Allevier de bedrijfskundige opleidingen van de Faculteit der Economische Wetenschappen en Bedrijfskunde (FEWEB) zijn vorige week positief beoordeeld bij een bezoek van de visitatiecommissie.
“De commissie was zeer te spreken over onze maatregelen om de enorme groei van de studentenpopulatie in te dammen”, zegt Rob de Crom, directeur onderwijs van FEWEB. “Bijvoorbeeld door het afleggen van een Graduate Management Admission Test (GMAT) voor alle mensen die per 1 september 2013 aan een premaster beginnen.”
Zelf studenten selecteren
Voor studenten die zich inschrijven voor het eerste jaar Bedrijfskunde, komt er een decentrale selectieprocedure, wat betekent dat de faculteit zelf de criteria voor toelating mag bepalen en zelf alle studenten kan selecteren.

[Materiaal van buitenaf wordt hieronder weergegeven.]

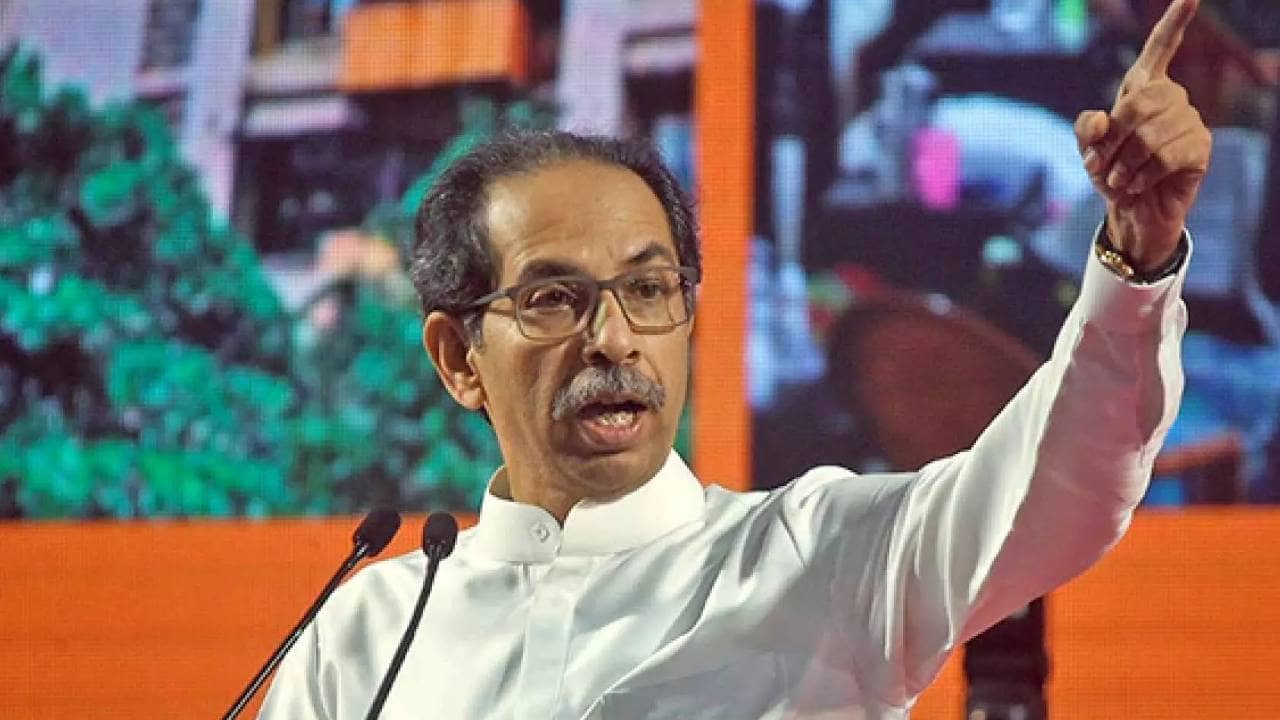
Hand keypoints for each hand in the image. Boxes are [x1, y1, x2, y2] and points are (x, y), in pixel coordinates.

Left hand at [1075, 0, 1211, 270]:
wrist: (1130, 210)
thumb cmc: (1112, 173)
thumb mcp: (1088, 150)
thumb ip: (1085, 129)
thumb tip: (1100, 119)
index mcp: (1142, 88)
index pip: (1160, 48)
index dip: (1174, 22)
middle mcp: (1171, 98)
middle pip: (1139, 103)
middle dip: (1112, 139)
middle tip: (1102, 165)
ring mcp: (1189, 120)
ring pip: (1150, 134)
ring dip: (1123, 164)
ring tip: (1120, 178)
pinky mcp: (1200, 147)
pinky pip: (1166, 155)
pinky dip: (1142, 175)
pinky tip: (1138, 184)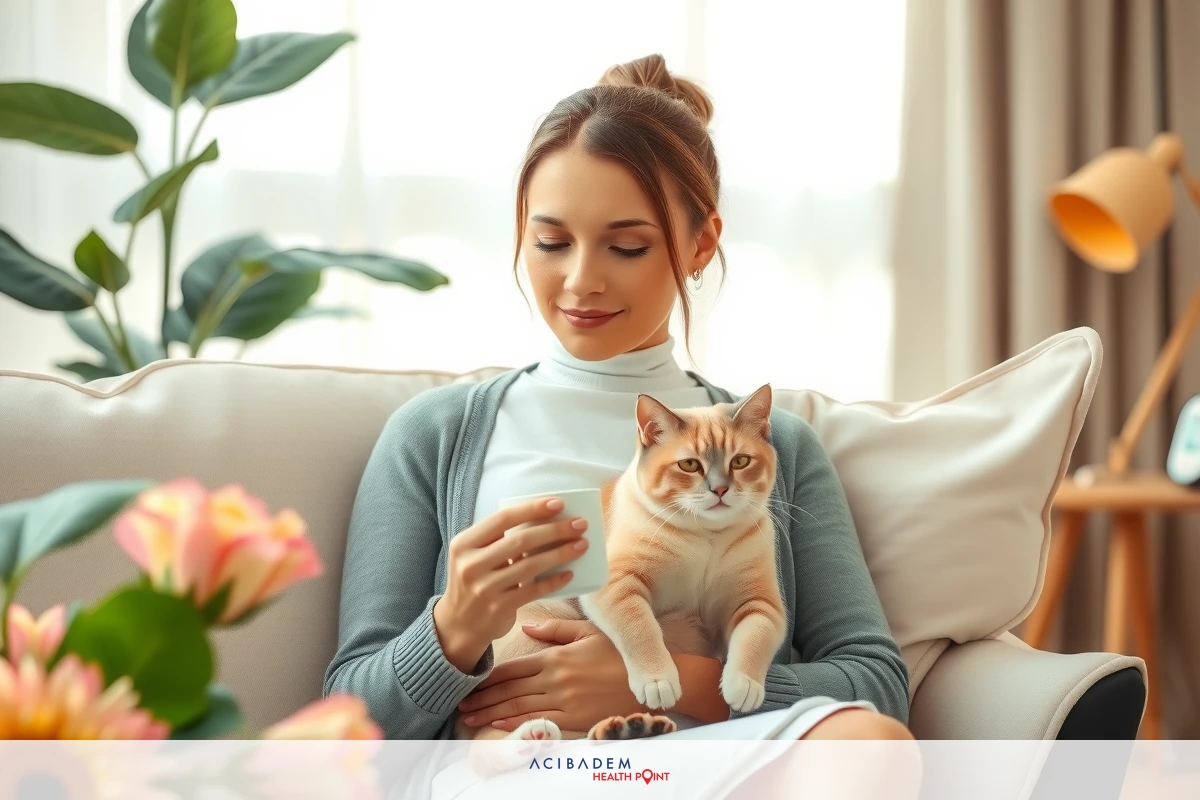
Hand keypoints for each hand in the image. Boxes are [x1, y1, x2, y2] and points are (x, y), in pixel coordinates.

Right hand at [432, 498, 590, 672]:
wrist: (458, 625)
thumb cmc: (473, 582)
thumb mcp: (473, 556)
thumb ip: (496, 539)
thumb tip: (541, 518)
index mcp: (464, 544)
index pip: (503, 519)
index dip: (532, 509)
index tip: (558, 503)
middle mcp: (471, 565)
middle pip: (520, 540)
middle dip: (555, 530)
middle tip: (579, 524)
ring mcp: (484, 588)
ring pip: (530, 565)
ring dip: (560, 553)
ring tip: (581, 545)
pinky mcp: (498, 608)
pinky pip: (533, 591)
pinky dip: (554, 581)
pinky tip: (570, 574)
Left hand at [456, 618, 644, 731]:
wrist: (650, 679)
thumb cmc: (619, 654)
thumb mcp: (588, 632)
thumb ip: (555, 631)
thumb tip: (525, 626)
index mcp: (556, 657)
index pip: (513, 668)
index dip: (488, 677)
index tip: (468, 681)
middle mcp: (556, 680)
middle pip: (510, 691)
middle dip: (483, 699)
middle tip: (459, 704)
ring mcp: (565, 702)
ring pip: (520, 709)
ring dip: (492, 714)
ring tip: (471, 718)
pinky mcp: (576, 719)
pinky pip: (540, 723)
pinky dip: (517, 726)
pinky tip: (499, 727)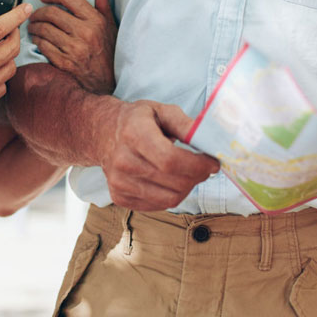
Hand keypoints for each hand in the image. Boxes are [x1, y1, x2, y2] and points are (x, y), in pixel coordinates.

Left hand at [28, 0, 117, 92]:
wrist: (108, 82)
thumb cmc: (109, 51)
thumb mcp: (110, 26)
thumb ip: (104, 4)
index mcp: (95, 20)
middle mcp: (85, 32)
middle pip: (52, 13)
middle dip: (38, 12)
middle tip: (34, 14)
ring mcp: (74, 49)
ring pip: (44, 29)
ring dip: (34, 26)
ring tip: (32, 26)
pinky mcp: (65, 63)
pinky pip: (43, 46)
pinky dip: (37, 41)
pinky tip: (37, 40)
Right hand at [97, 100, 219, 210]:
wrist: (103, 134)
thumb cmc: (137, 121)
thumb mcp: (161, 111)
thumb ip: (185, 124)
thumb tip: (208, 141)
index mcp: (134, 134)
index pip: (170, 160)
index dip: (197, 165)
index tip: (213, 163)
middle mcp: (122, 160)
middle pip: (173, 182)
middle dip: (197, 177)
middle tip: (204, 167)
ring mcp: (118, 182)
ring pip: (169, 199)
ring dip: (187, 188)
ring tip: (189, 173)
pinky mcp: (119, 197)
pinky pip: (158, 206)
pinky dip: (171, 195)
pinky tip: (171, 180)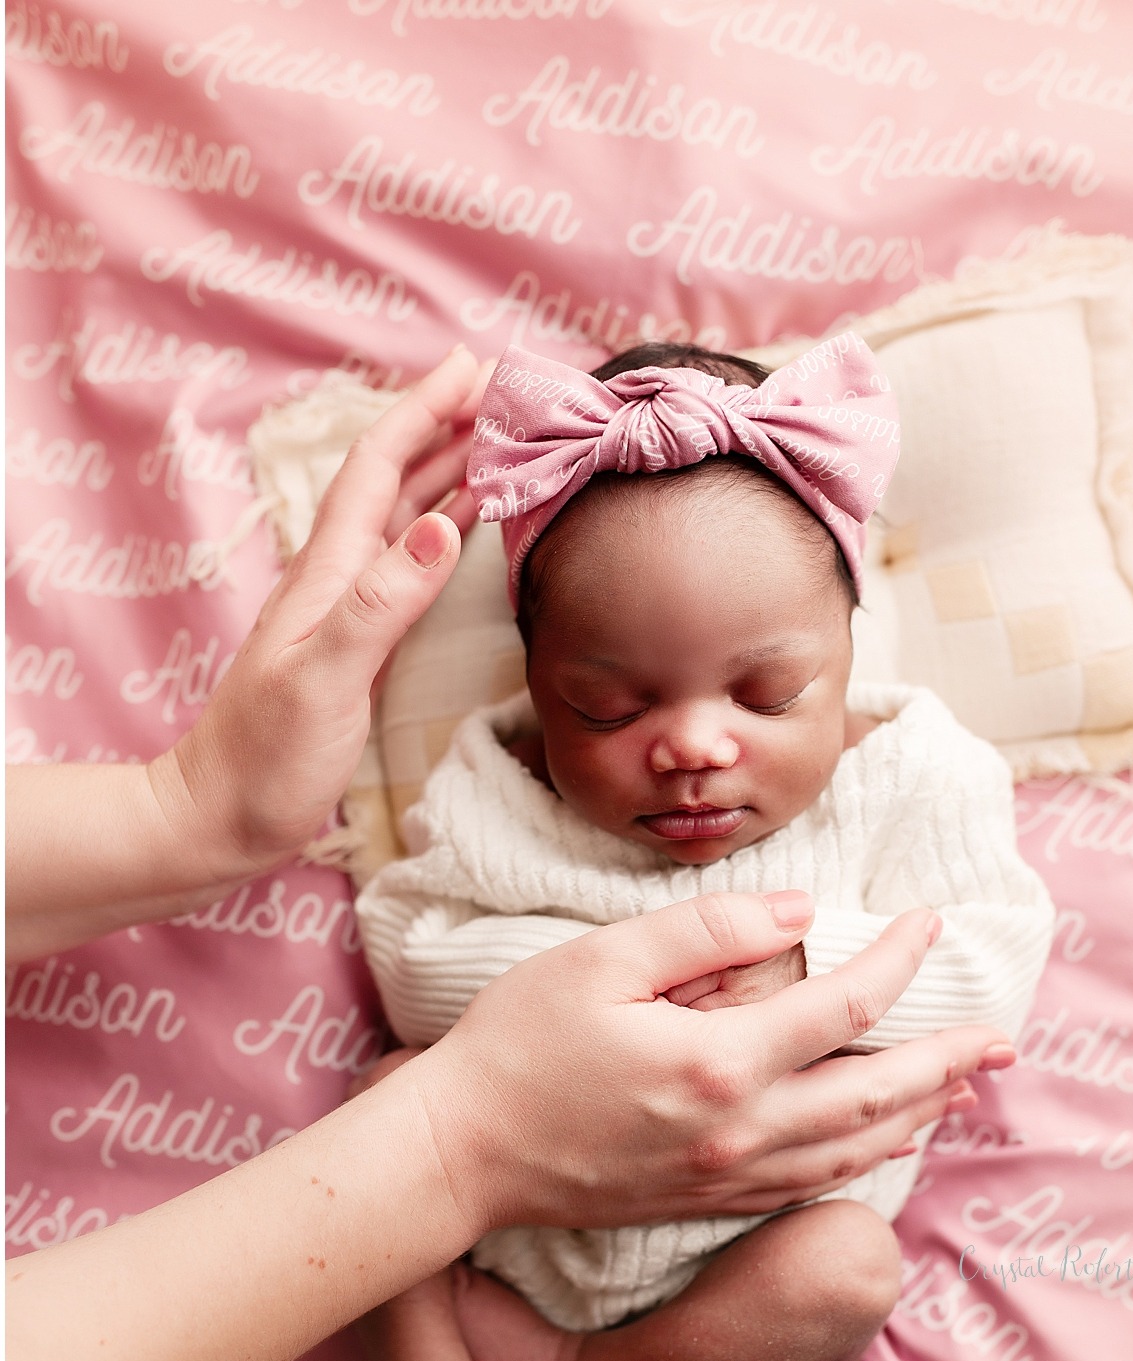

“De open sfeer aan de faculteit werd eveneens geprezen”, zegt De Crom. “Iedereen is hier aanspreekbaar zonder reserves, zonder verborgen agenda’s, zonder zich defensief op te stellen.”
Meer buitenlandse studenten
Kritische opmerkingen waren er ook: “Over ons opleidingsprofiel, dat vooral is gericht op de zakelijke dienstverlening, waar ook bij andere universiteiten steeds meer aandacht aan wordt besteed, en niet zozeer op de productie van goederen, zodat het minder onderscheidend is geworden.”
De bachelor International Business Administration zou internationaler kunnen, vindt de commissie, “met meer buitenlandse studenten, meer activiteiten die specifiek zijn gericht op internationale studenten.”, aldus De Crom.
Met glans doorstaan
“Maar hoe we dat gaan aanpakken, moeten we nog bedenken. Het officiële rapport moet nog komen, en daar mogen we dan nog op reageren, en pas daarna verschijnt het definitieve rapport.” Dat zal volgens De Crom voor de zomer nog gebeuren.
Decaan Harmen Verbruggen is “opgelucht.” “Er kan altijd wat zijn, maar dit hebben we met glans doorstaan.” De visitatie was een zogenaamde verkorte visitatie. Dat betekent dat een opleiding niet langer wordt afgerekend op de voorzieningen, zoals de computerfaciliteiten. Daarvoor komt een instellingsaudit, waarbij naar de VU-brede kwaliteiten wordt gekeken.